Was bringt die zweite NPU im Kirin 980?

Einen besonderen Blick hat die KI-Leistung des Kirin 980 verdient, denn der neue Chip hat eine zweite NPU an Bord, die bei Machine-Learning-Anwendungen für deutlich mehr Dampf sorgen soll. Das ist nur schwer im Alltag nachzuvollziehen, aber im AI-Benchmark von Ignatov Andrey legt das Mate 20 Pro tatsächlich fast 50 Prozent auf das Resultat des P20 Pro mit dem Kirin 970 drauf. Eine deutliche Verbesserung!

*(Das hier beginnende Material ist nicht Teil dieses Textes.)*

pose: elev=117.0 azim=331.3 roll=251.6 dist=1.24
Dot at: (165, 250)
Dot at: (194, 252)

Auffällig ebenso: Unser Exemplar des P20 Pro läuft bereits unter Android 9 Pie und EMUI 9 und erzielt mit der neuen Software gut 1.000 Punkte mehr in dem Benchmark als der Durchschnitt für dieses Modell. Auch die Software spielt also eine Rolle, das große Update verbessert auch auf dem P20 Pro die KI-Leistung.

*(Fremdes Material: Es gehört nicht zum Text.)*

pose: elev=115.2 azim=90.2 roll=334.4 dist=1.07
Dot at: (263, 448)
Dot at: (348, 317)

huawei mate 20 pro ai benchmark Im AI-Benchmark erzielt das Mate 20 Pro deutlich mehr Punkte als das P20 Pro. / © AndroidPIT

Huawei muss an der Software arbeiten

Apropos Updates: Mit denen muss Huawei die Performance des Mate 20 Pro natürlich weiterhin verbessern. Auch wenn im Normalbetrieb keine Schwierigkeiten zu bemerken sind, irritieren die starken Schwankungen in manchen Tests und die häufigen Abbrüche bei 3DMark. In Sachen Software hatte das Mate 20 Pro ohnehin keinen allzu guten Start, und auch jetzt fehlen noch Funktionen, etwa der 3D-Scanner. Unter dem Strich ist das Smartphone mit dem Kirin 980 aber sicher eines der schnellsten Modelle auf dem Markt.

Was glaubt Ihr, kann das Huawei Mate 20 Pro mit den anderen Top-Smartphones in Sachen Performance mithalten?